Thank you, but I gave up halfway through the list.

[–] kurwa@lemmy.world 8 points 11 months ago (1 children)

I got to "The day before Saturday is always Friday" and I was like waaaa?

[–] sukhmel@programming.dev 8 points 11 months ago (1 children)

I thought it is about when Julian calendar was dropped in favour of Gregorian, but that's not it:

Thursday 4 October 1582 was followed by Friday 15 October 1582

[–] elvith@feddit.de 9 points 11 months ago* (last edited 11 months ago) (1 children)

Also some of the islands around the International Date Line did switch their stance on which side of the Date Line they are. So... they might have had a day twice or lost a whole day in the process. And maybe, they didn't change sides only once...

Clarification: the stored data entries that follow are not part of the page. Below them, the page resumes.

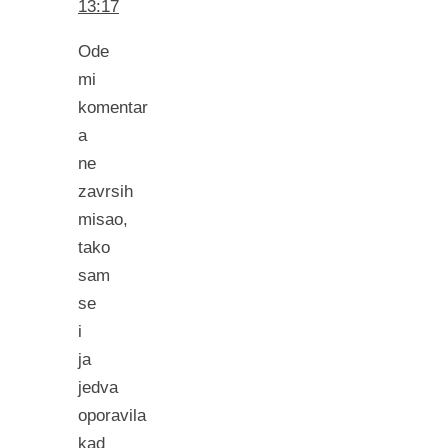
13:17
Ode
mi
komentar
a
ne
zavrsih
misao,
tako
sam
se
i
ja
jedva
oporavila
kad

E.g. see here https://youtu.be/cpKuBlvef6A

[–] sukhmel@programming.dev 3 points 11 months ago

A great video you linked, the missing Friday is in it on timestamp 22:45

The Thursday 29th of December 2011 was followed by Saturday 31st of December 2011 on Samoa

[–] whoisearth@lemmy.ca 4 points 11 months ago

Epoch is your friend, or use UTC. At least that's my layman reasoning. I have no challenges working with DateTime except when I don't know the underlying conditions applied from the source code.